Estando ausente Tomás, los discípulos de Jesús han tenido una experiencia inaudita. En cuanto lo ven llegar, se lo comunican llenos de alegría: «Hemos visto al Señor». Tomás los escucha con escepticismo. ¿Por qué les va creer algo tan absurdo? ¿Cómo pueden decir que han visto a Jesús lleno de vida, si ha muerto crucificado? En todo caso, será otro.

Los discípulos le dicen que les ha mostrado las heridas de sus manos y su costado. Tomás no puede aceptar el testimonio de nadie. Necesita comprobarlo personalmente: «Si no veo en sus manos la señal de sus clavos… y no meto la mano en su costado, no lo creo». Solo creerá en su propia experiencia.

Este discípulo que se resiste a creer de manera ingenua, nos va a enseñar el recorrido que hemos de hacer para llegar a la fe en Cristo resucitado los que ni siquiera hemos visto el rostro de Jesús, ni hemos escuchado sus palabras, ni hemos sentido sus abrazos.

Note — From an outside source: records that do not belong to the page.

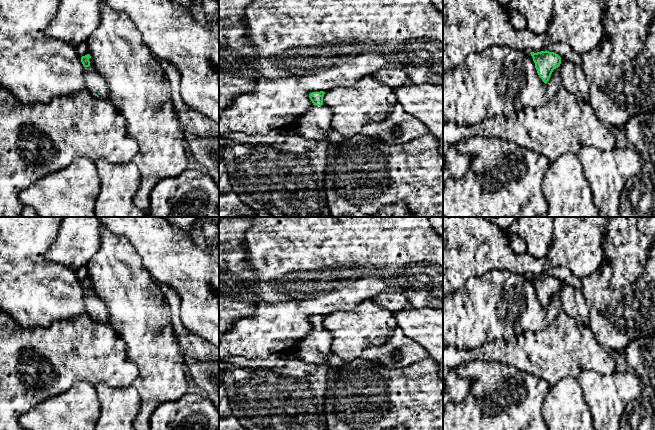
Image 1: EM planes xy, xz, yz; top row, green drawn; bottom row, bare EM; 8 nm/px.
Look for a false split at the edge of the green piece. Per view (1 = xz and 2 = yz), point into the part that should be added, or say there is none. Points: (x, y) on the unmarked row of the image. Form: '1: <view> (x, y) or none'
1: xz (315, 348)
2: yz (572, 301)

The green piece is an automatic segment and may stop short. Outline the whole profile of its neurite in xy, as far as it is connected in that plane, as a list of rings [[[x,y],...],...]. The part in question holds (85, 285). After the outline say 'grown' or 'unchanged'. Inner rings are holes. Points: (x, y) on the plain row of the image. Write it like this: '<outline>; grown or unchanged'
[[[90,278],[82,280],[81,286],[84,290],[83,300],[86,312],[93,319],[101,323],[108,323],[110,318],[109,311],[106,305],[96,295]]]; grown

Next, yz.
[[[547,274],[537,277],[531,276],[530,278],[537,297],[544,307],[549,305],[553,294],[559,291],[562,311],[579,323],[588,325],[588,306],[580,290],[572,288],[567,283]]]; grown

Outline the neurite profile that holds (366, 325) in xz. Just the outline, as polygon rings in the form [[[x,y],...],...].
[[[366,299],[348,311],[325,316],[323,328],[332,333],[332,353],[345,361],[360,357],[369,347],[383,345],[395,332],[394,314]]]

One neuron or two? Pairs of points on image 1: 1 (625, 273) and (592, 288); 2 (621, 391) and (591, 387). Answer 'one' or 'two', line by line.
1: two
2: one

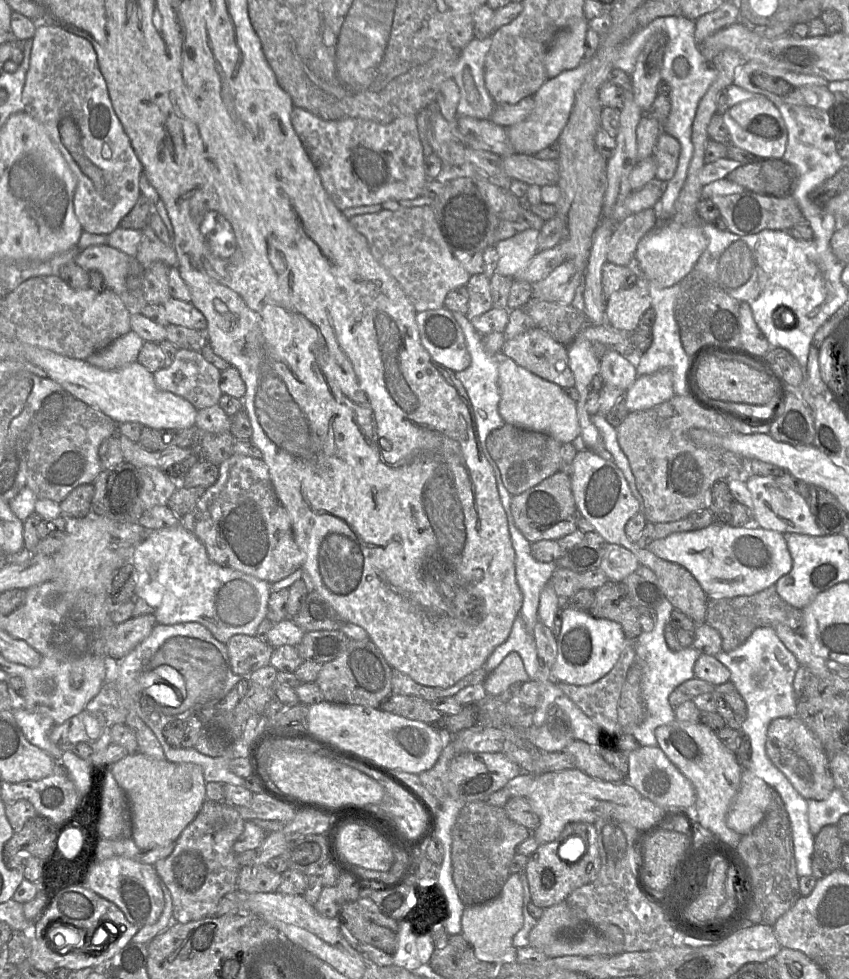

A los ocho días, se presenta de nuevo Jesús a sus discípulos. Inmediatamente, se dirige a Tomás. No critica su planteamiento. Sus dudas no tienen nada de ilegítimo o escandaloso. Su resistencia a creer revela su honestidad. Jesús le entiende y viene a su encuentro mostrándole sus heridas.

Jesús se ofrece a satisfacer sus exigencias: «Trae tu dedo, aquí tienes mis manos. Trae tu mano, aquí tienes mi costado». Esas heridas, antes que «pruebas» para verificar algo, ¿no son «signos» de su amor entregado hasta la muerte? Por eso, Jesús le invita a profundizar más allá de sus dudas: «No seas incrédulo, sino creyente».

Tomás renuncia a verificar nada. Ya no siente necesidad de pruebas. Solo experimenta la presencia del Maestro que lo ama, lo atrae y le invita a confiar. Tomás, el discípulo que ha hecho un recorrido más largo y laborioso que nadie hasta encontrarse con Jesús, llega más lejos que nadie en la hondura de su fe: «Señor mío y Dios mío». Nadie ha confesado así a Jesús.

No hemos de asustarnos al sentir que brotan en nosotros dudas e interrogantes. Las dudas, vividas de manera sana, nos salvan de una fe superficial que se contenta con repetir fórmulas, sin crecer en confianza y amor. Las dudas nos estimulan a ir hasta el final en nuestra confianza en el Misterio de Dios encarnado en Jesús.

La fe cristiana crece en nosotros cuando nos sentimos amados y atraídos por ese Dios cuyo Rostro podemos vislumbrar en el relato que los evangelios nos hacen de Jesús. Entonces, su llamada a confiar tiene en nosotros más fuerza que nuestras propias dudas. «Dichosos los que crean sin haber visto».